Het zijn grote zoogdieren, die in het water leven. De lamantijnen zijn plateneters (herbivoren), die de meeste tijd besteden aan het grazen in ondiep wateren. De lamantijnen kunnen tussen de 2,5 tot 4,5 m lang worden en 200 tot 600 kg zwaar. De lamantijn moet ten minste elke 20 minuten een keer boven komen om adem te halen en leeft in zowel zoet als zout water.
Lamantijn ook wel Zeekoe genoemd komt voor in de riviermonden en de kust. Een paar jaar geleden werd een aantal zeekoeien (watrakaw, waterkoe in het Surinaams) gevangen in het kustgebied en weer uitgezet in het Corantijnkanaal bij Nickerie. Daar werd het dier uit gezet het doel daarvan was om overmatige groei van gras en waterhyacinten tegen te gaan. Een aantal Lamantijnen waren te slim en ontsnapte en zwommen terug waar meer ze meer water planten tot hun beschikking hadden.
Lamantijnen zijn aangepast aan het leven onder water. Hun lichaam is torpedovormig en hun voorpoten en staart zijn omgevormd tot vinnen. Het skelet van de voorpoten bevat vijf vingers en de voorpoten hebben zelfs vingernagels. De achterpoten zijn verdwenen. Ze hebben geen oorschelpen en ze kunnen hun neusgaten afsluiten.
De tandwisseling is horizontaal.

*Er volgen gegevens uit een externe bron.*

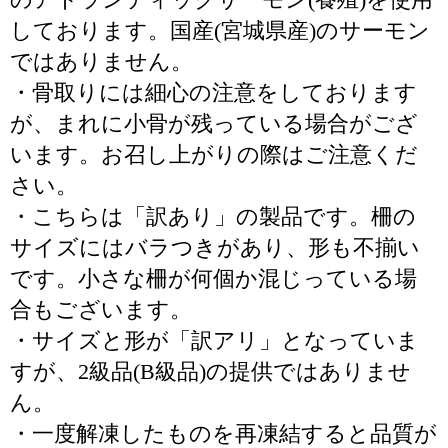
しております。国産(宮城県産)のサーモン
ではありません。
・骨取りには細心の注意をしております
が、まれに小骨が残っている場合がござ
います。お召し上がりの際はご注意くだ
さい。
・こちらは「訳あり」の製品です。柵の
サイズにはバラつきがあり、形も不揃い
です。小さな柵が何個か混じっている場
合もございます。
・サイズと形が「訳アリ」となっていま
すが、2級品(B級品)の提供ではありませ
ん。
・一度解凍したものを再凍結すると品質が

De lamantijn heeft opgezwollen, beweeglijke lippen voor het aftrekken van het zeegras en hoornplaten op het harde gehemelte en in de onderkaak voor het kauwen van hun voedsel. De mannetjes hebben in de bovenkaak twee korte, niet-functionele stoottanden.

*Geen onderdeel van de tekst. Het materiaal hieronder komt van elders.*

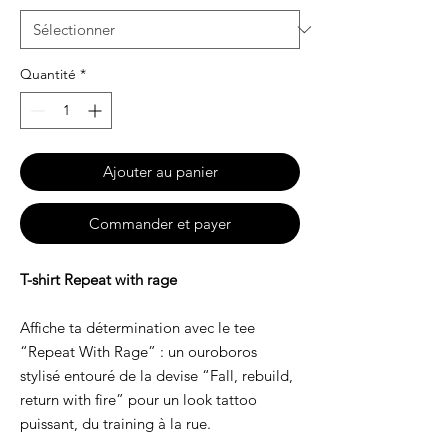
Quantité
*
Ajouter au panier
Commander et payer
T-shirt Repeat with rage
Affiche ta détermination avec le tee
“Repeat With Rage” : un ouroboros
stylisé entouré de la devise “Fall, rebuild,
return with fire” pour un look tattoo
puissant, du training à la rue.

De draagtijd van een lamantijn is ongeveer één jaar en een vrouwtje brengt per keer één jong ter wereld. De geboorte vindt onder water plaats. Afhankelijk van de soort duurt het ongeveer vijf jaar voordat de lamantijn geslachtsrijp is. Bij geboorte weegt de lamantijn jong 10 tot 15 kg wn is dan 0,9 m lang.